### Short task
Return, unchanged and in order, only the lines of the data between the line holding "order: Diptera" and the line holding "common name: Long-nosed swamp fly", inclusive.

### Extracted entries
start
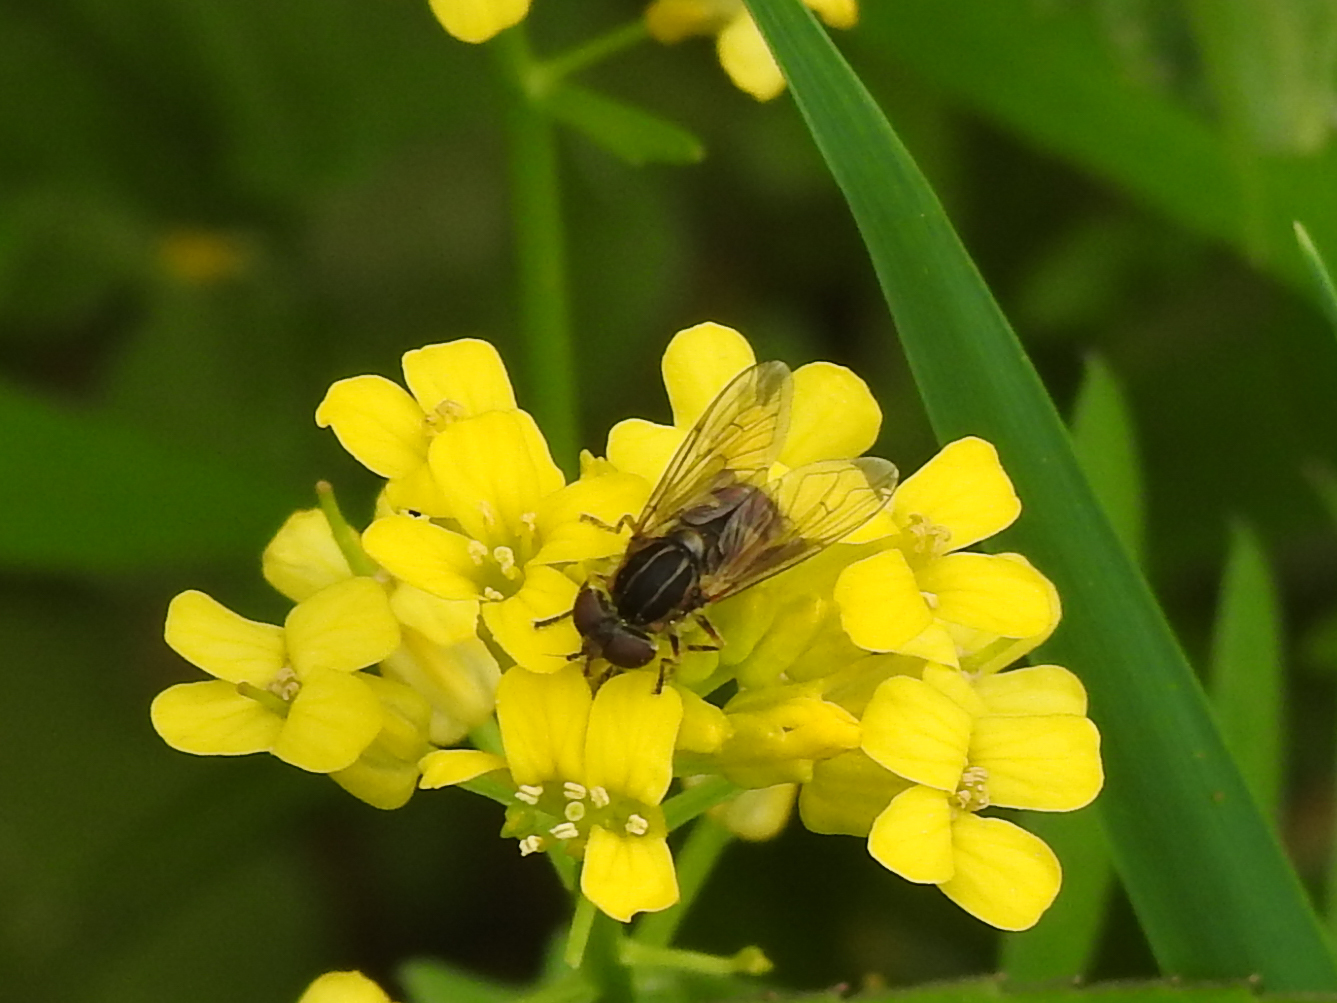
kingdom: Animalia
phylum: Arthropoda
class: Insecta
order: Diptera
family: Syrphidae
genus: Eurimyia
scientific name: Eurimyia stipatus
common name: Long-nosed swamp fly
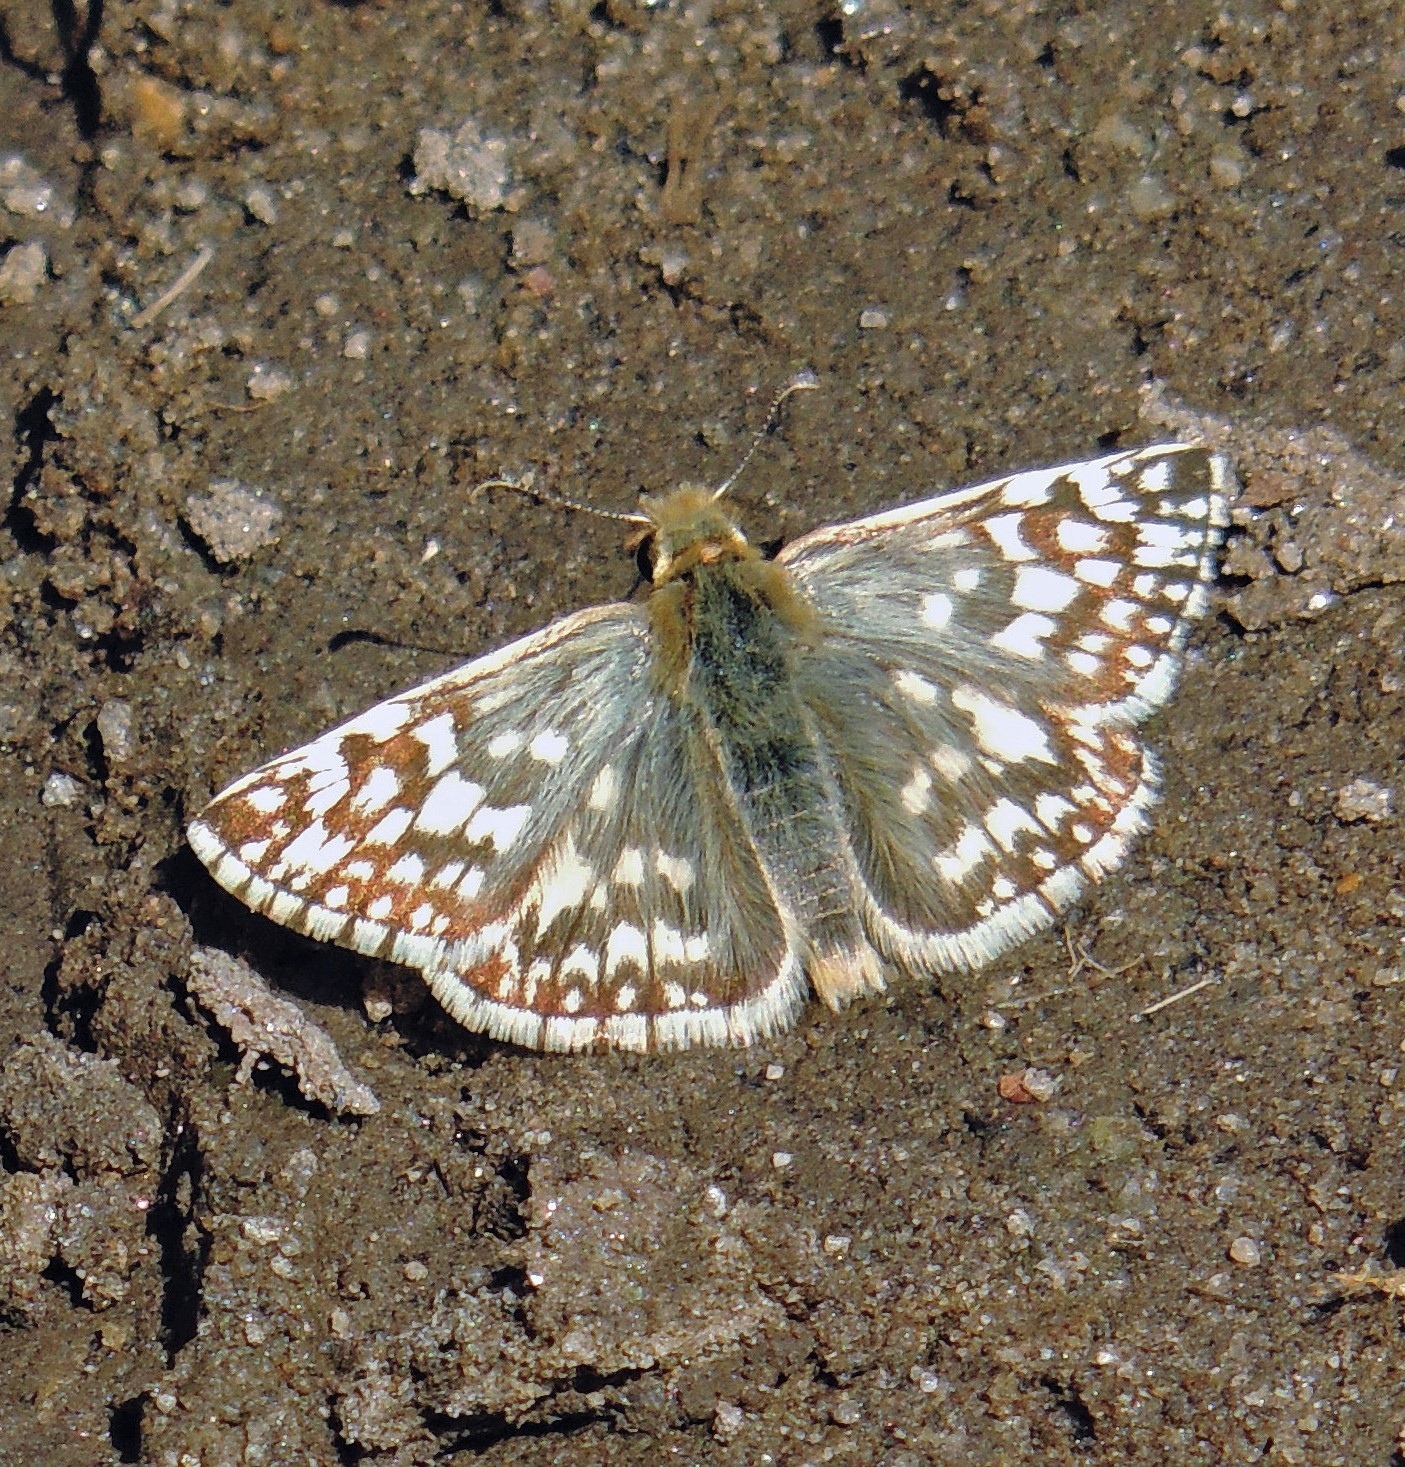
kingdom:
end
start
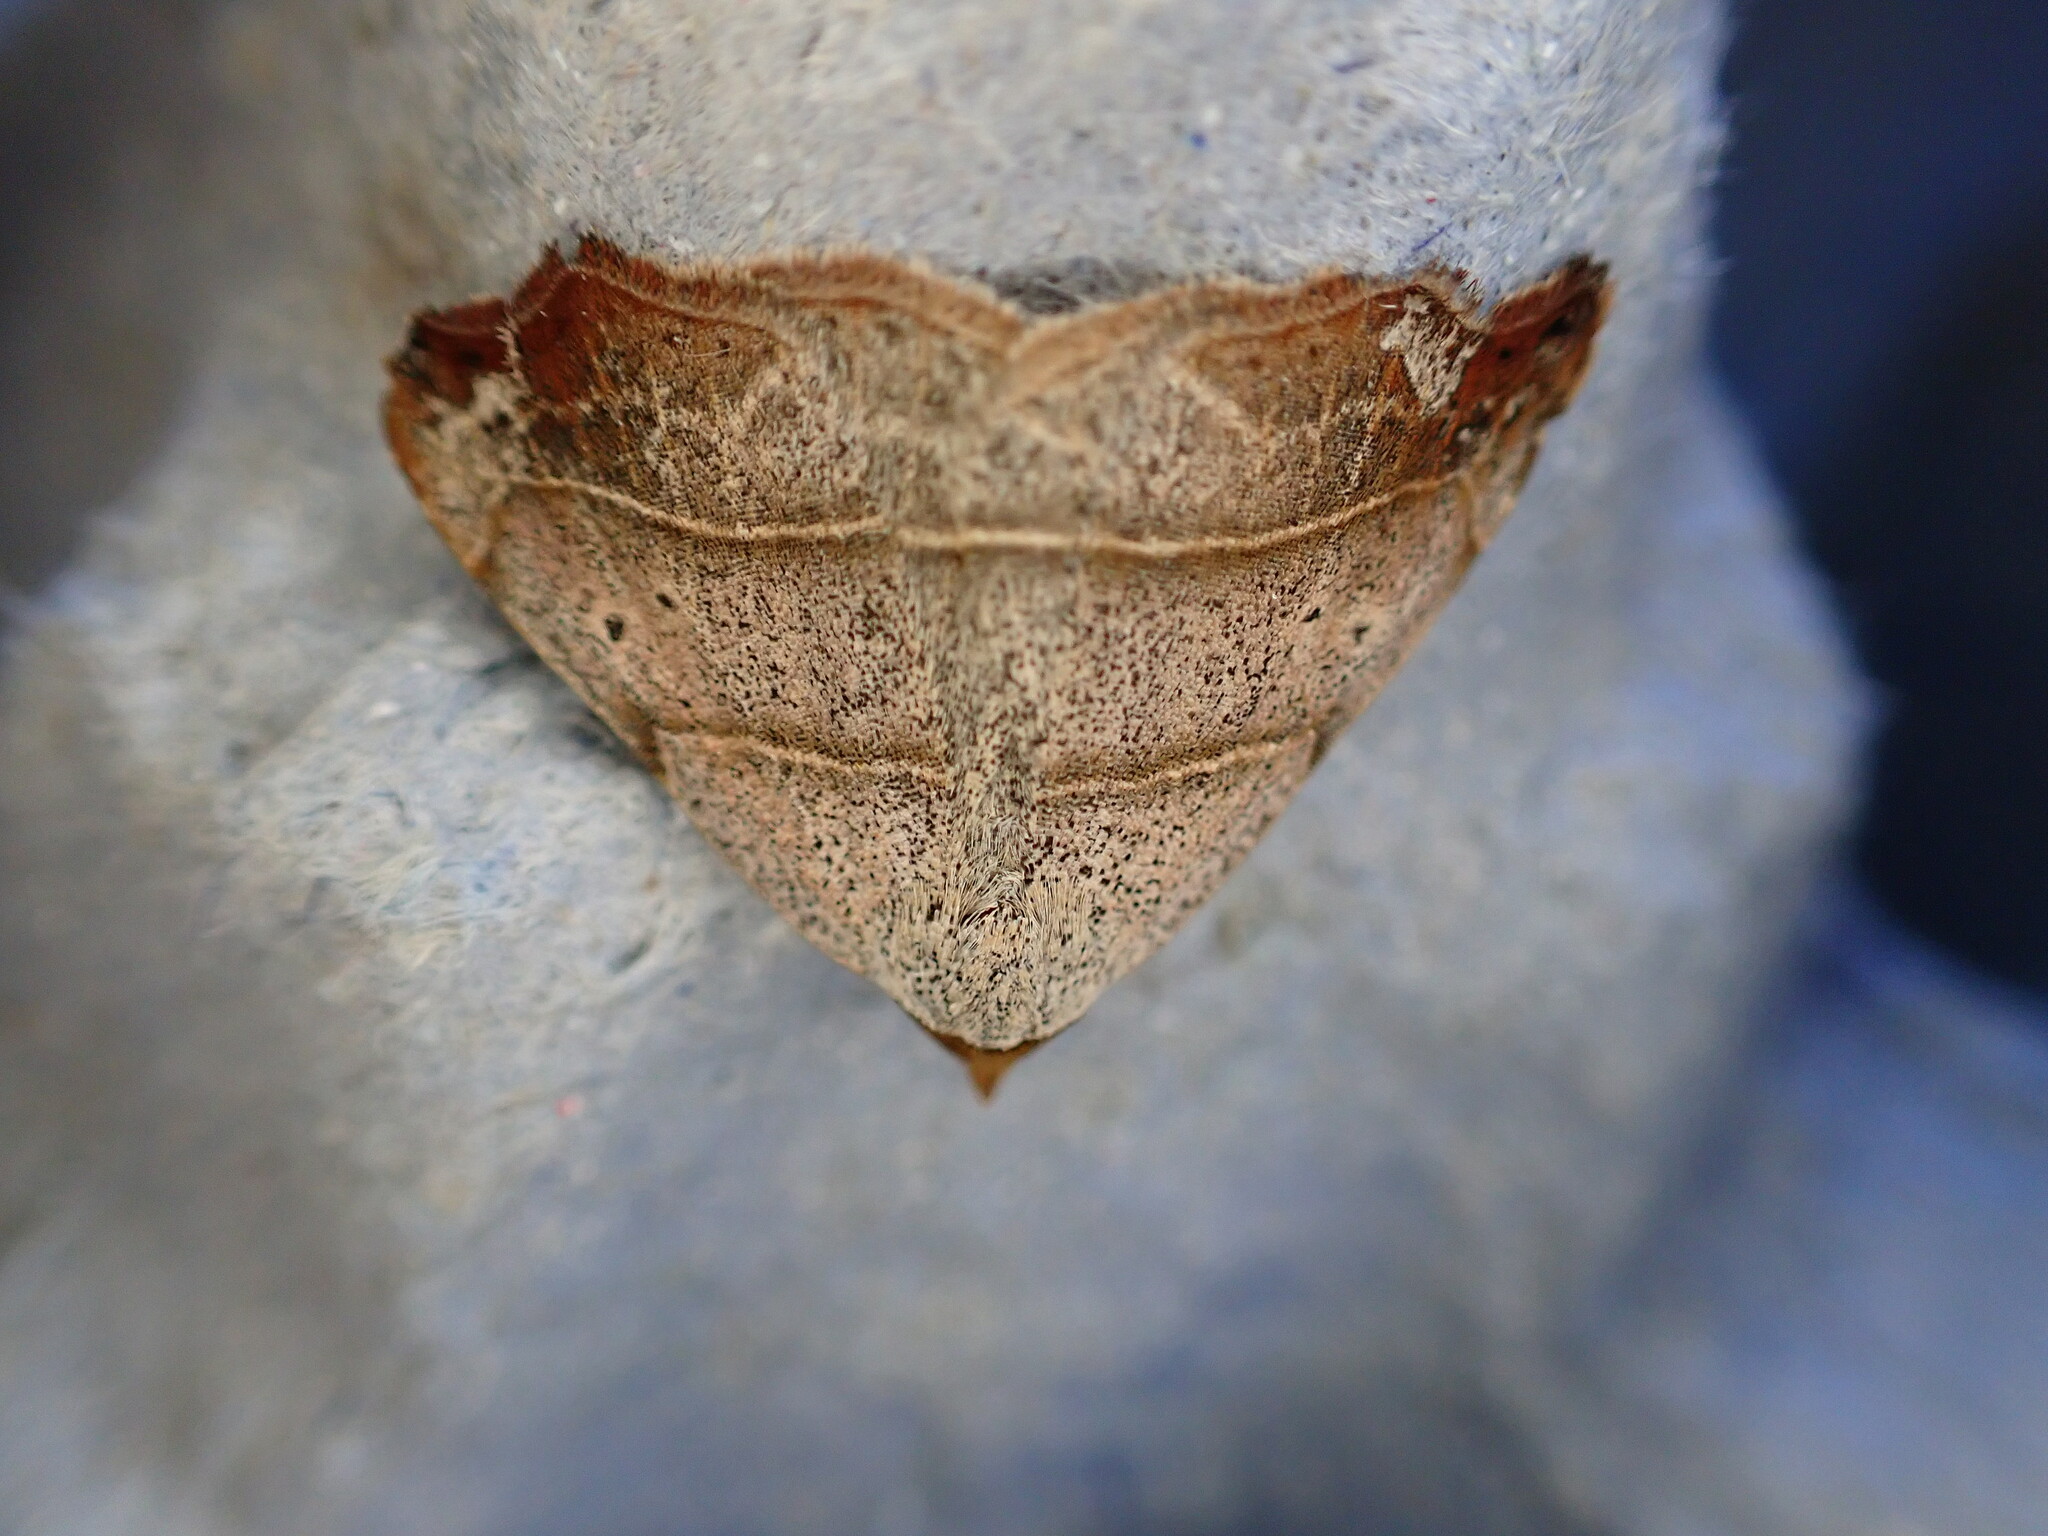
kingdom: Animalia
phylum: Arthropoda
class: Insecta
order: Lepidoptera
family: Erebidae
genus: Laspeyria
end
start
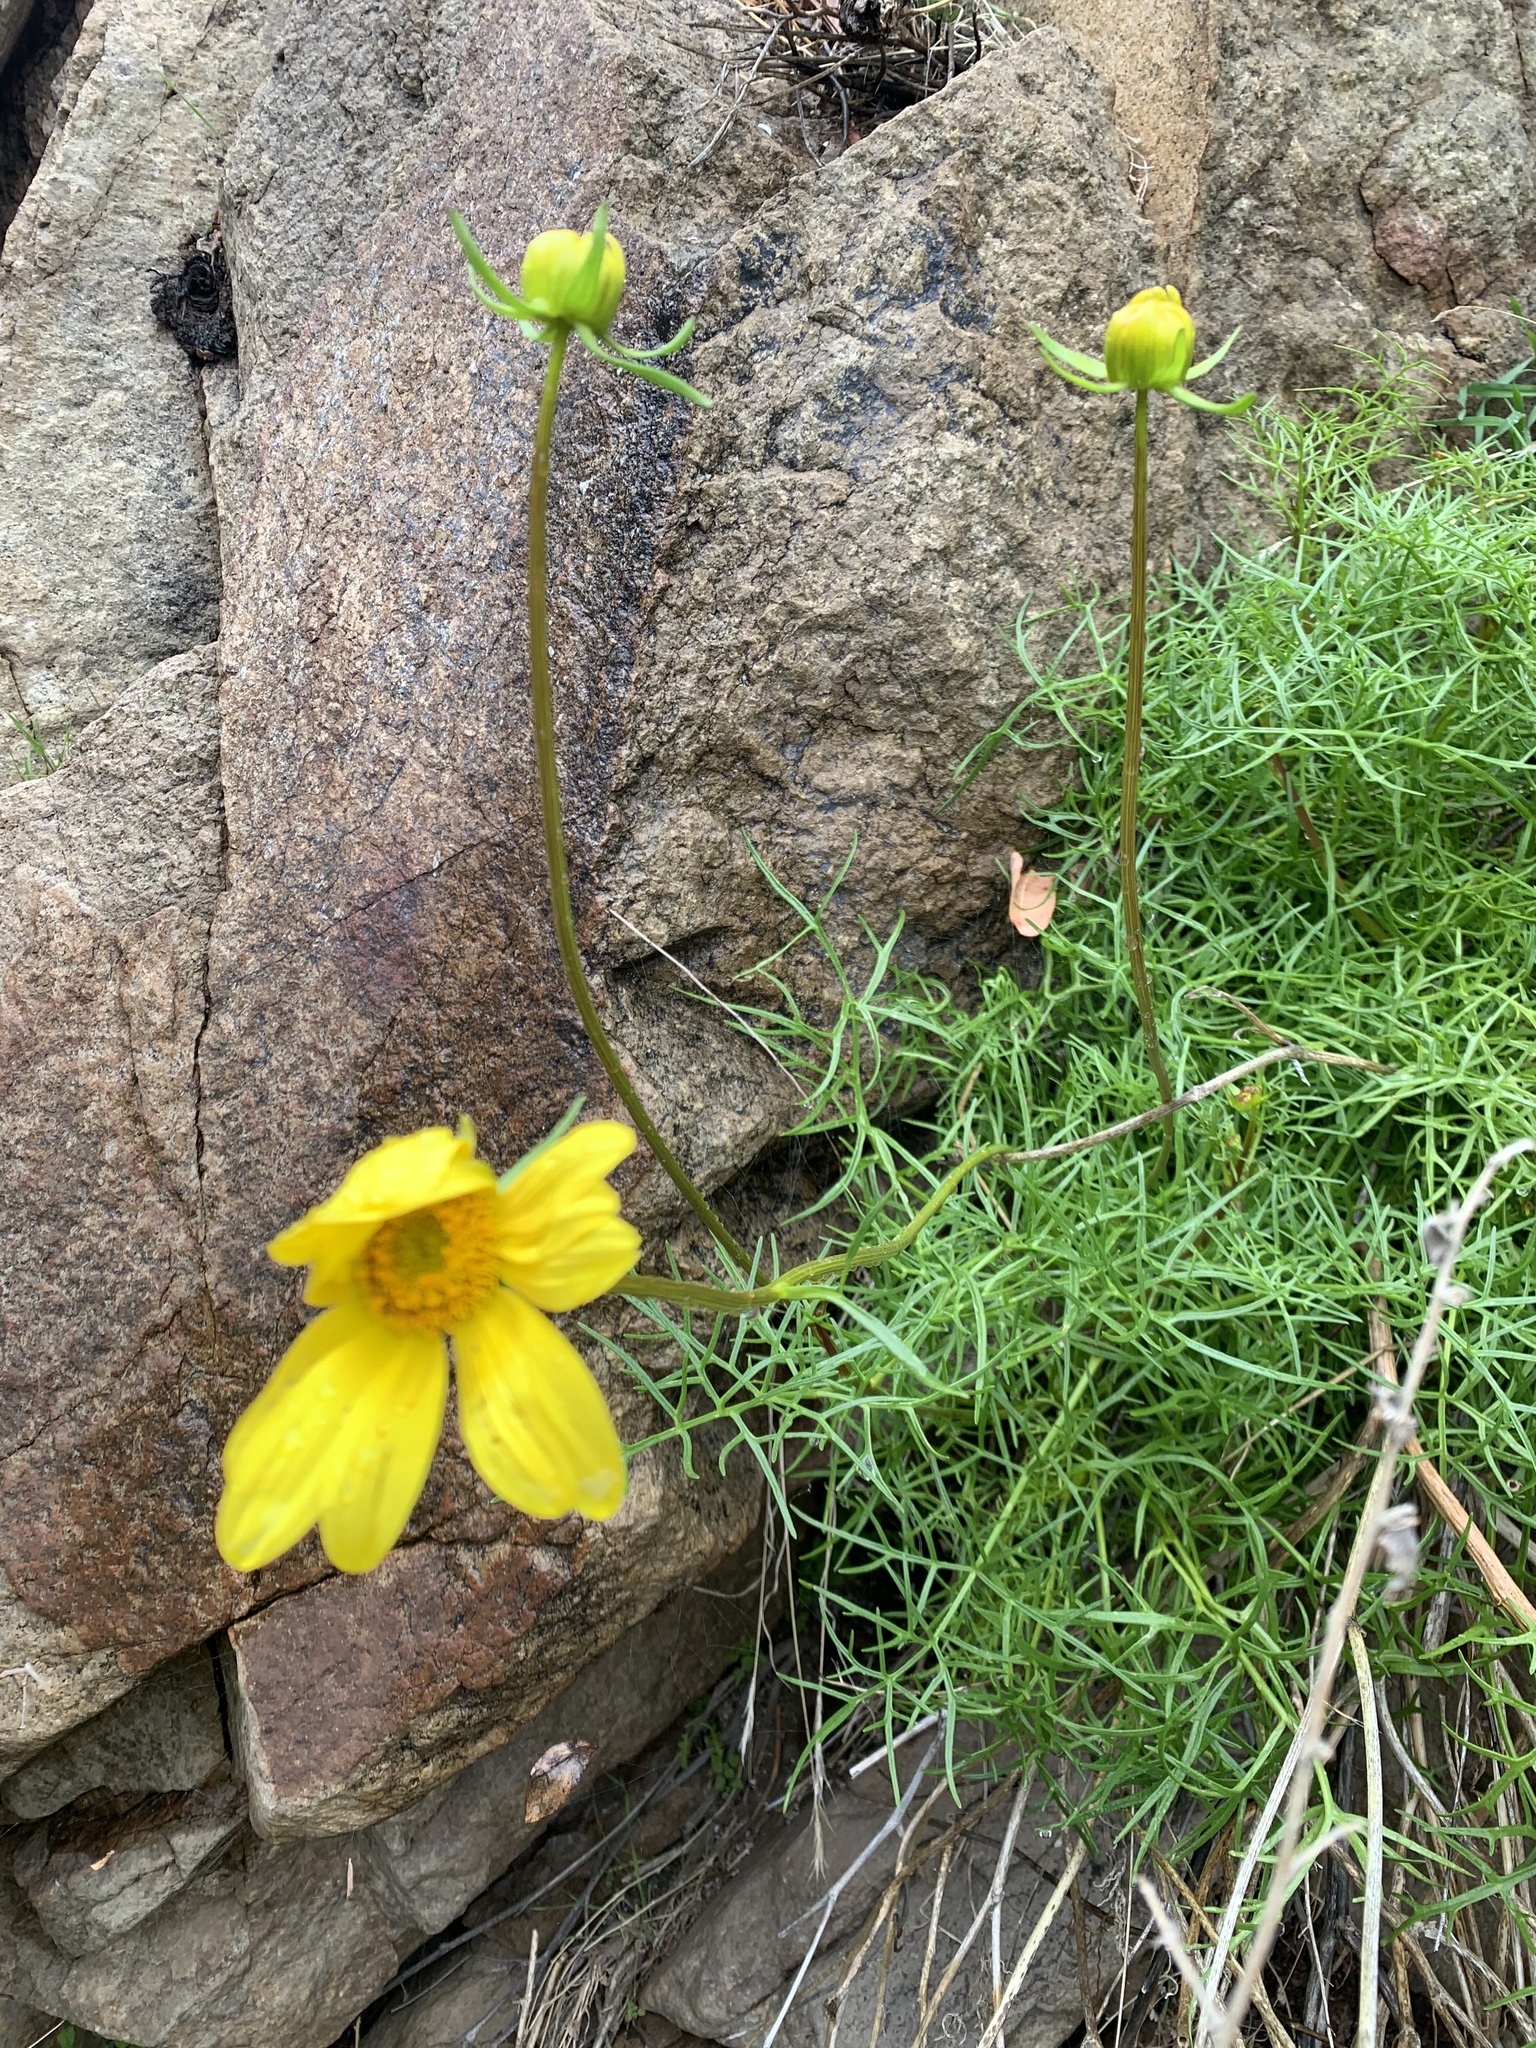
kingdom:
end
### Solution for this exercise
order: Diptera
family: Syrphidae
genus: Eurimyia
scientific name: Eurimyia stipatus
common name: Long-nosed swamp fly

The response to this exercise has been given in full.